ACTION ITEM: Starting at the first line of the data and ending at the line with "decorative bowl: none [105,153,135,181]", copy each line exactly. Include both of those lines, but no pictures.

DATA EXCERPTS:
------------------------
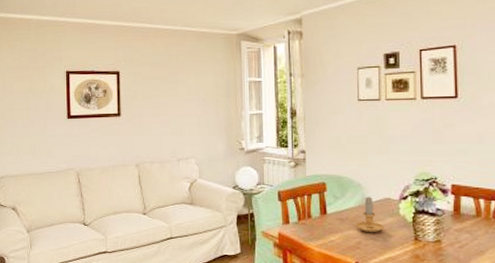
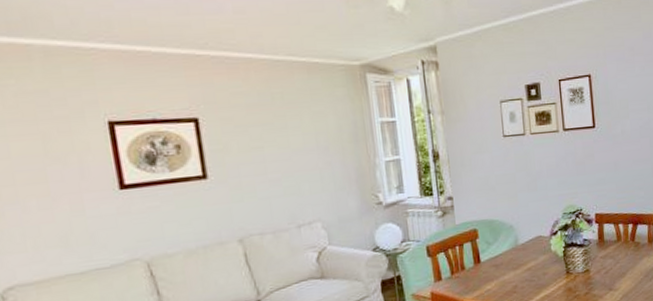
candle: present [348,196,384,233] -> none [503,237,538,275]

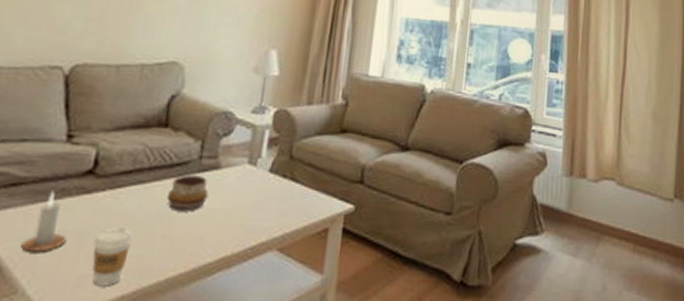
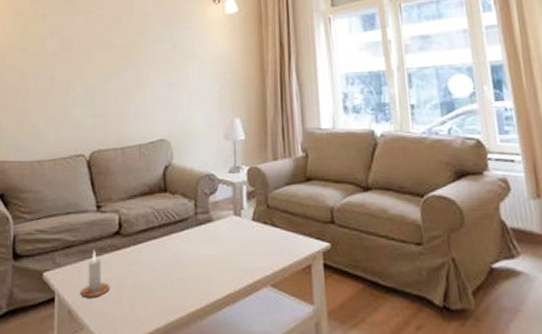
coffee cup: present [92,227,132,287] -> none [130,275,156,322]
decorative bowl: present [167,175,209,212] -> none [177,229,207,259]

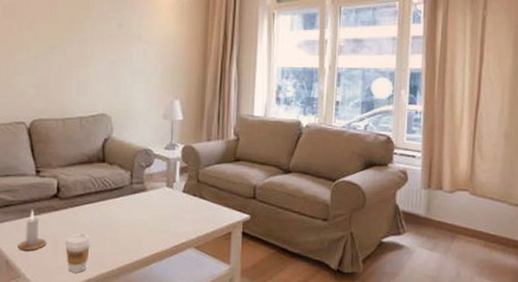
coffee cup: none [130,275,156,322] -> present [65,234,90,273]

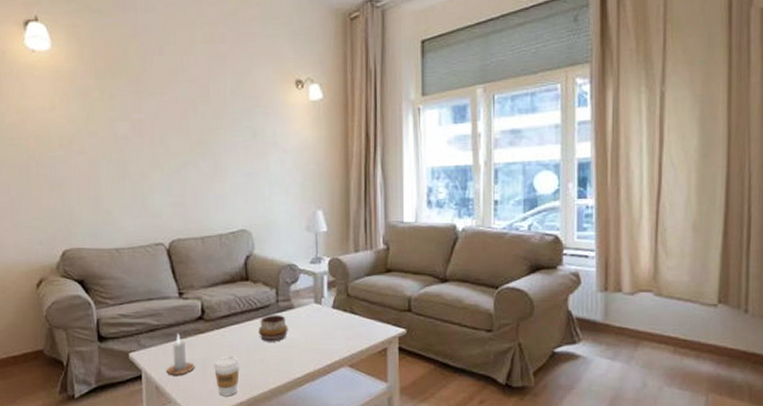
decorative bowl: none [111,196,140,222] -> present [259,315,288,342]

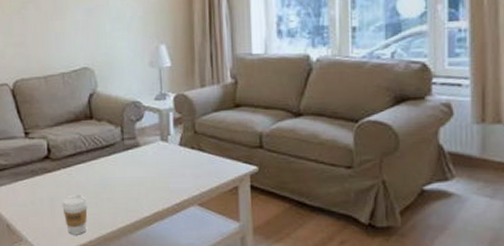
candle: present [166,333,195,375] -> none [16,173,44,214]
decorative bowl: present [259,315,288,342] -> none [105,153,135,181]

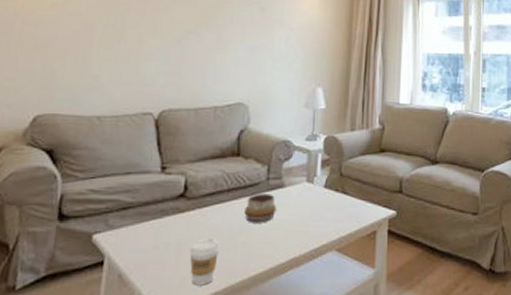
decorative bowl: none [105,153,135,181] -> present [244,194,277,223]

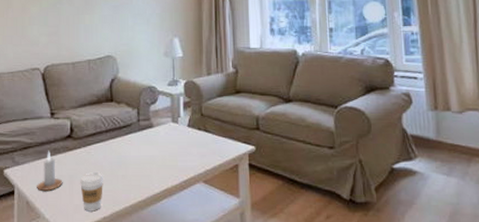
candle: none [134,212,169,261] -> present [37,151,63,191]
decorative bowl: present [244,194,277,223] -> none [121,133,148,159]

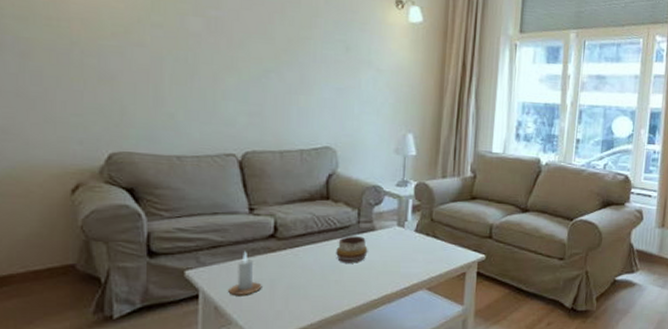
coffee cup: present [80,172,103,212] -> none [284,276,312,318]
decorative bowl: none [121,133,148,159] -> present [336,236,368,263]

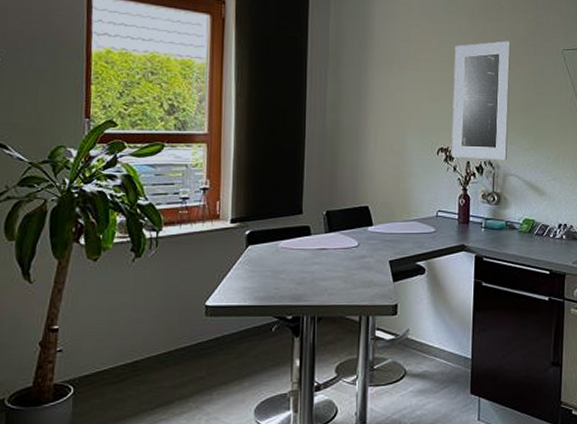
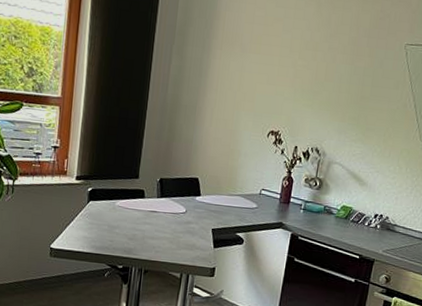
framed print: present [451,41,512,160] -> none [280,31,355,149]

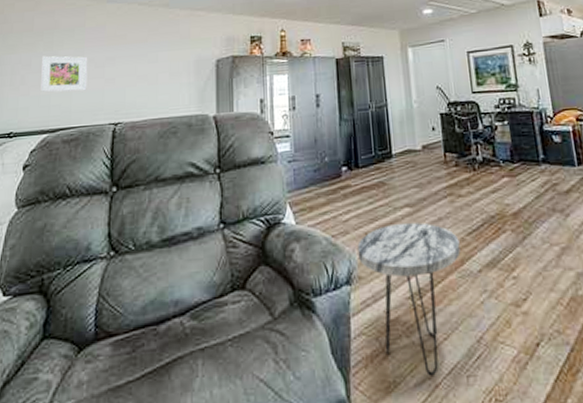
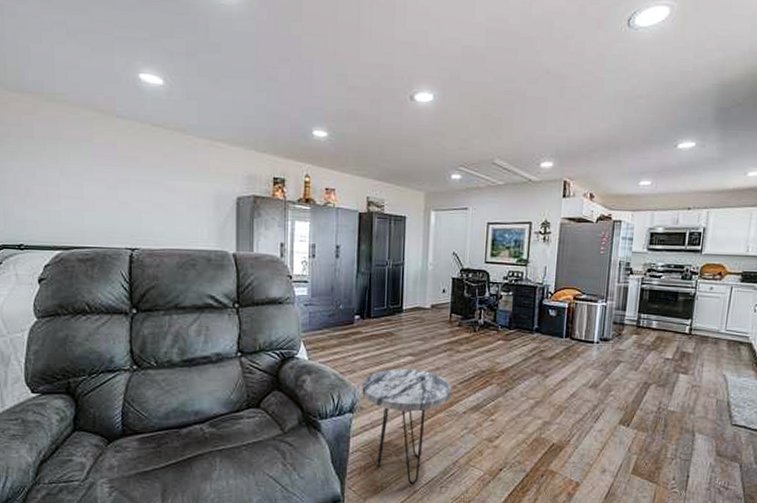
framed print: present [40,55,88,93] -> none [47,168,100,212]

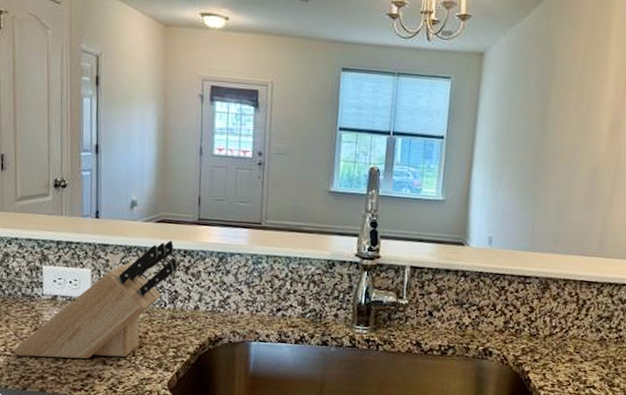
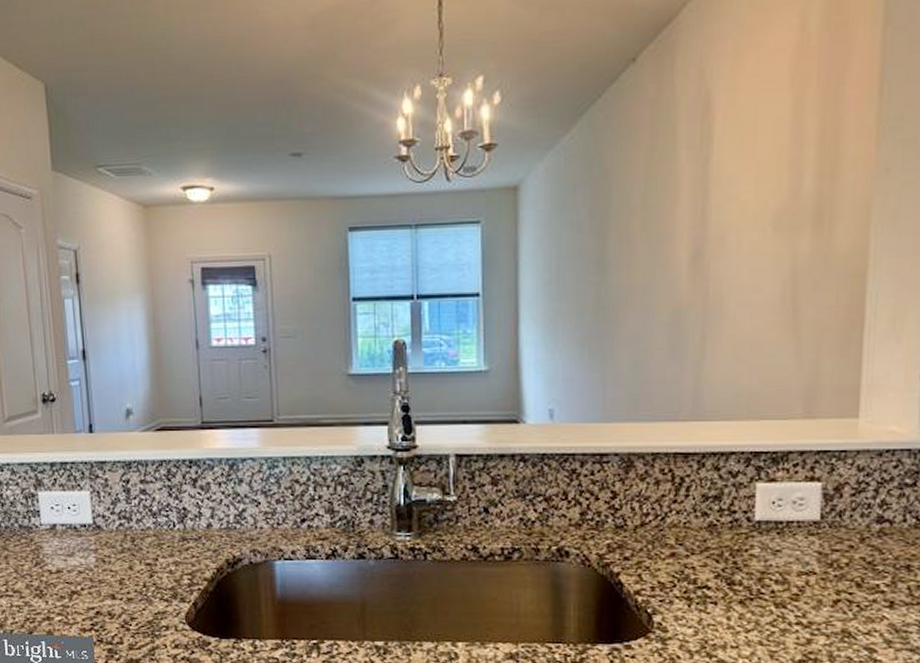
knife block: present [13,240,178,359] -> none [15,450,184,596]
------------------------
EXERCISE RESULT:
candle: present [348,196,384,233] -> none [503,237,538,275]

coffee cup: present [92,227,132,287] -> none [130,275,156,322]
decorative bowl: present [167,175,209,212] -> none [177,229,207,259]

coffee cup: none [130,275,156,322] -> present [65,234,90,273]

decorative bowl: none [111,196,140,222] -> present [259,315,288,342]

candle: present [166,333,195,375] -> none [16,173,44,214]
decorative bowl: present [259,315,288,342] -> none [105,153,135,181]

decorative bowl: none [105,153,135,181] -> present [244,194,277,223]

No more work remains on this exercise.